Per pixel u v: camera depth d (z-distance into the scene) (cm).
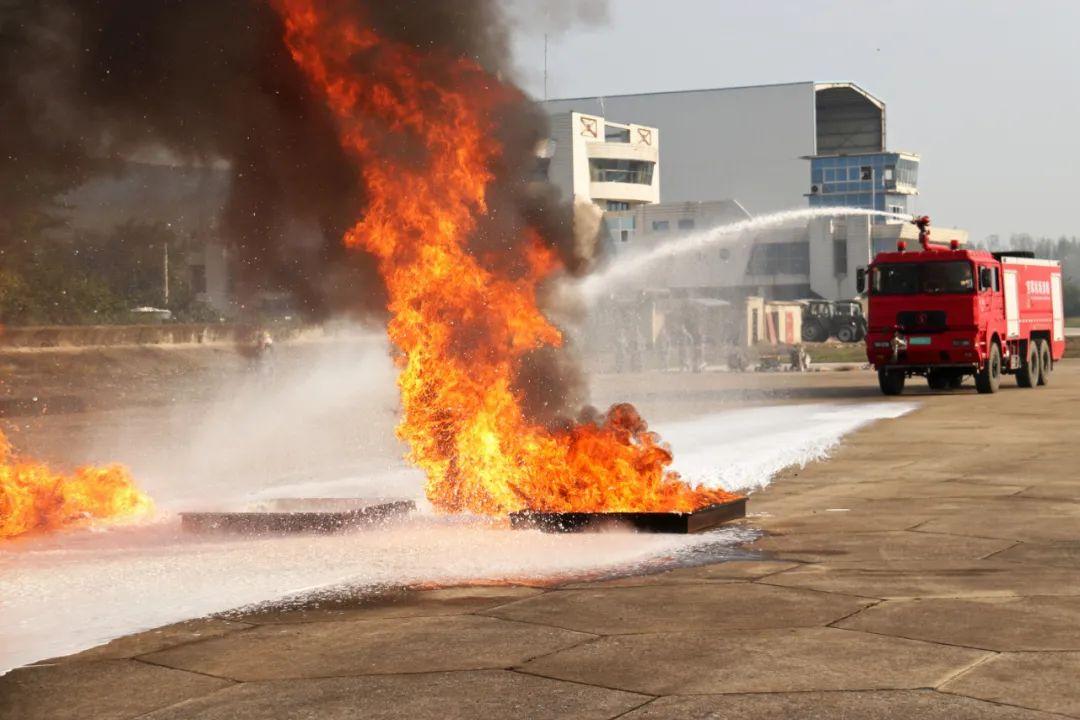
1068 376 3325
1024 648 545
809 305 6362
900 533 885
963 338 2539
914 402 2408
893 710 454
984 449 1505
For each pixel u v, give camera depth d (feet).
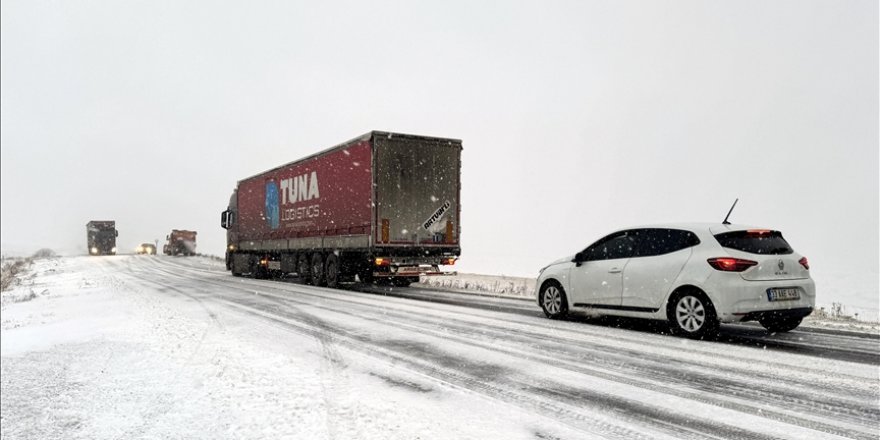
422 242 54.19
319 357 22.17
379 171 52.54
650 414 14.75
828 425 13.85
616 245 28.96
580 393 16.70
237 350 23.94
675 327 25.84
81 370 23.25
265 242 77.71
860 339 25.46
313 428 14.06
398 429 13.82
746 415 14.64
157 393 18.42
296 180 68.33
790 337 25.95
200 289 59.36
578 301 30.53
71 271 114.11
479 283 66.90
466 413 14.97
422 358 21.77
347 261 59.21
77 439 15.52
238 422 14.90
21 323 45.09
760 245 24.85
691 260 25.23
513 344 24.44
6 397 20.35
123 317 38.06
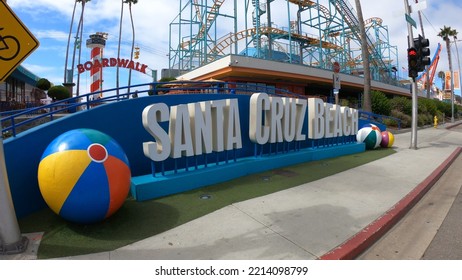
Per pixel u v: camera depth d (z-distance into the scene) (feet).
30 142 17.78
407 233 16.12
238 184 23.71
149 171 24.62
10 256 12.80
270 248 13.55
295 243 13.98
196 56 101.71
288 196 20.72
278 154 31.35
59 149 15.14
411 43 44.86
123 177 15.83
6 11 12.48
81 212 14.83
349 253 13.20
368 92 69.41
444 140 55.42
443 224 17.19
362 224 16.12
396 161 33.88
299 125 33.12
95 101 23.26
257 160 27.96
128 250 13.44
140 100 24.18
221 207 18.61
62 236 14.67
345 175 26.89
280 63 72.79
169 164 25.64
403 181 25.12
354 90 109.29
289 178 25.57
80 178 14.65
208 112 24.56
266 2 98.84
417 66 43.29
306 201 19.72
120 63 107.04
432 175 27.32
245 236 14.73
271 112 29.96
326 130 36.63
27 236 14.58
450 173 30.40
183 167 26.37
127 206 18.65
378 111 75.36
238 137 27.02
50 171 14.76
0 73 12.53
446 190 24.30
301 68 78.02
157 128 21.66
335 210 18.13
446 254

........

• **BRIEF**
Take the listing above and retype it exactly. Its pictures are to be omitted.

• **RESULT BELOW**
Per pixel u v: camera depth d (z-distance into the scene) (cm).
1068 376 3325
1024 648 545
809 305 6362
900 533 885
963 338 2539
914 402 2408
893 710 454
984 449 1505
For each pixel u v, give camera depth d (feet).
422 242 54.19
319 357 22.17
379 171 52.54
650 414 14.75
828 425 13.85
616 245 28.96
580 393 16.70
237 350 23.94
675 327 25.84
81 370 23.25
265 242 77.71
860 339 25.46
313 428 14.06
398 429 13.82
746 415 14.64
157 393 18.42
296 180 68.33
790 337 25.95
200 289 59.36
578 301 30.53
71 271 114.11
479 283 66.90
466 413 14.97
422 358 21.77
347 261 59.21
77 439 15.52
238 422 14.90
21 323 45.09
760 245 24.85
691 260 25.23
513 344 24.44
6 397 20.35
123 317 38.06
Per pixel u v: camera depth d (z-distance into the scene) (feet).
30 142 17.78
407 233 16.12
238 184 23.71
149 171 24.62
10 256 12.80
270 248 13.55
295 243 13.98
196 56 101.71
288 196 20.72
278 154 31.35
59 149 15.14
411 43 44.86
123 177 15.83
6 11 12.48
81 212 14.83
349 253 13.20
368 92 69.41
444 140 55.42
443 224 17.19
362 224 16.12
396 161 33.88
299 125 33.12
95 101 23.26
257 160 27.96
128 250 13.44
140 100 24.18
221 207 18.61
62 236 14.67
345 175 26.89
280 63 72.79
169 164 25.64
403 181 25.12
354 90 109.29
289 178 25.57
80 178 14.65
208 112 24.56
266 2 98.84
417 66 43.29
306 201 19.72
120 63 107.04
432 175 27.32
245 236 14.73
271 112 29.96
326 130 36.63
27 236 14.58
450 173 30.40
183 167 26.37
127 206 18.65
378 111 75.36
238 137 27.02
50 171 14.76
0 73 12.53
446 190 24.30
301 68 78.02
157 128 21.66
335 210 18.13
446 254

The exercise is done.